**TASK:** Please repeat the records exactly, keeping the pictures out.

Saved data entries:
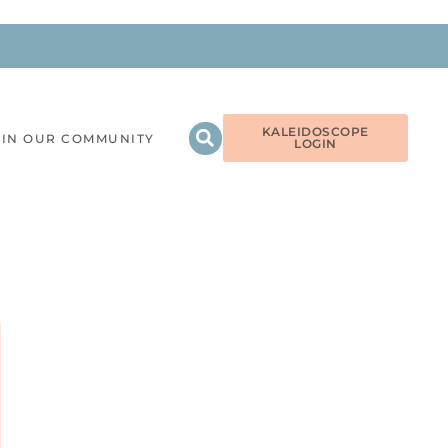
KALEIDOSCOPE
OIN OUR COMMUNITY
LOGIN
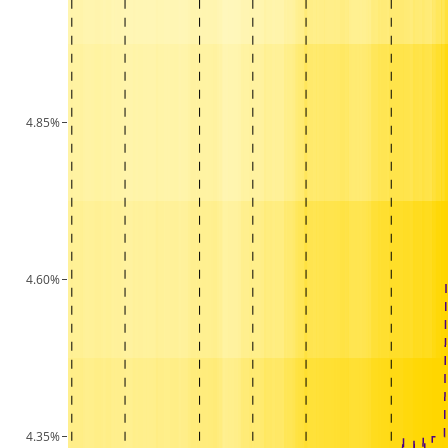
4.85%
4.60%
4.35%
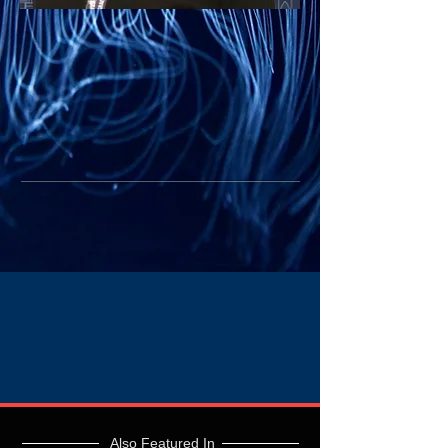
Also Featured In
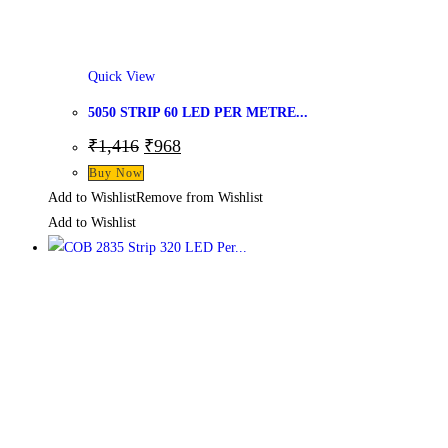
Quick View
5050 STRIP 60 LED PER METRE...
₹
1,416
₹
968
Buy Now
Add to Wishlist
Remove from Wishlist
Add to Wishlist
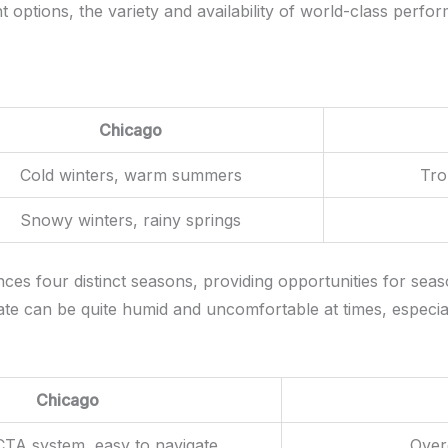
 options, the variety and availability of world-class perf
Chicago
Cold winters, warm summers
Tro
Snowy winters, rainy springs
s four distinct seasons, providing opportunities for season
imate can be quite humid and uncomfortable at times, especi
Chicago
CTA system, easy to navigate
Over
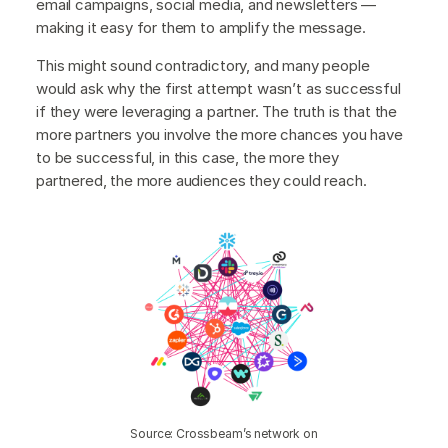
email campaigns, social media, and newsletters —
making it easy for them to amplify the message.
This might sound contradictory, and many people
would ask why the first attempt wasn’t as successful
if they were leveraging a partner. The truth is that the
more partners you involve the more chances you have
to be successful, in this case, the more they
partnered, the more audiences they could reach.
Source: Crossbeam’s network on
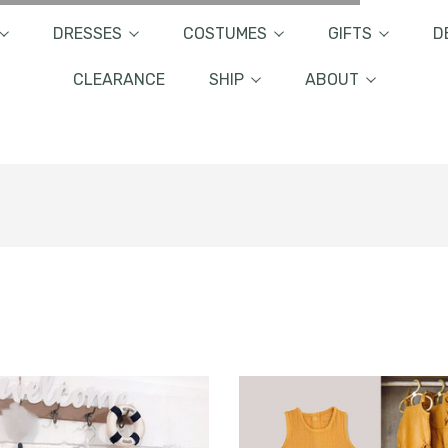
DRESSES
COSTUMES
GIFTS
D
CLEARANCE
SHIP
ABOUT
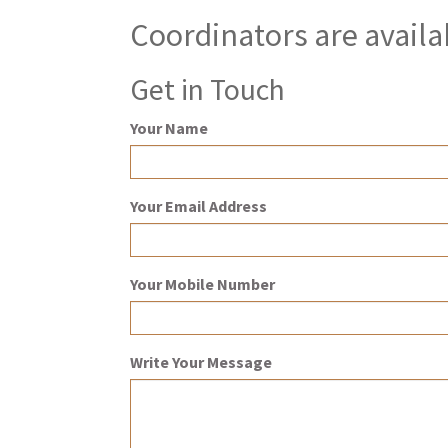
Coordinators are availa
Get in Touch
Your Name
Your Email Address
Your Mobile Number
Write Your Message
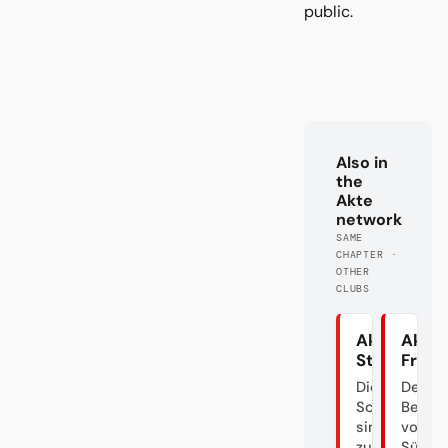
public.
Also in
the
Akte
network
SAME
CHAPTER ·
OTHER
CLUBS
Akte
Akte 
Stuttgart
Freib
Die
Der
Schwaben
Bettel
sind
von
zurück
Südba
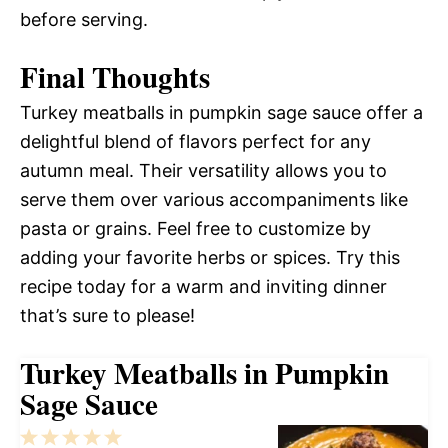
before serving.
Final Thoughts
Turkey meatballs in pumpkin sage sauce offer a
delightful blend of flavors perfect for any
autumn meal. Their versatility allows you to
serve them over various accompaniments like
pasta or grains. Feel free to customize by
adding your favorite herbs or spices. Try this
recipe today for a warm and inviting dinner
that’s sure to please!
Turkey Meatballs in Pumpkin
Sage Sauce
1
2
3
4
5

**RESPONSE BELOW:**
KALEIDOSCOPE
OIN OUR COMMUNITY
LOGIN
4.85%
4.60%
4.35%
Also Featured In
Quick View
5050 STRIP 60 LED PER METRE...
₹
1,416
₹
968
Buy Now
Add to Wishlist
Remove from Wishlist
Add to Wishlist
 options, the variety and availability of world-class perf
Chicago
Cold winters, warm summers
Tro
Snowy winters, rainy springs
s four distinct seasons, providing opportunities for season
imate can be quite humid and uncomfortable at times, especi
Chicago
CTA system, easy to navigate
Over
email campaigns, social media, and newsletters —
making it easy for them to amplify the message.
This might sound contradictory, and many people
would ask why the first attempt wasn’t as successful
if they were leveraging a partner. The truth is that the
more partners you involve the more chances you have
to be successful, in this case, the more they
partnered, the more audiences they could reach.
Source: Crossbeam’s network on
DRESSES
COSTUMES
GIFTS
D
CLEARANCE
SHIP
ABOUT
Coordinators are availa
Get in Touch
Your Name
Your Email Address
Your Mobile Number
Write Your Message
public.
Also in
the
Akte
network
SAME
CHAPTER ·
OTHER
CLUBS
Akte
Akte 
Stuttgart
Freib
Die
Der
Schwaben
Bettel
sind
von
zurück
Südba
before serving.
Final Thoughts
Turkey meatballs in pumpkin sage sauce offer a
delightful blend of flavors perfect for any
autumn meal. Their versatility allows you to
serve them over various accompaniments like
pasta or grains. Feel free to customize by
adding your favorite herbs or spices. Try this
recipe today for a warm and inviting dinner
that’s sure to please!
Turkey Meatballs in Pumpkin
Sage Sauce
1
2
3
4
5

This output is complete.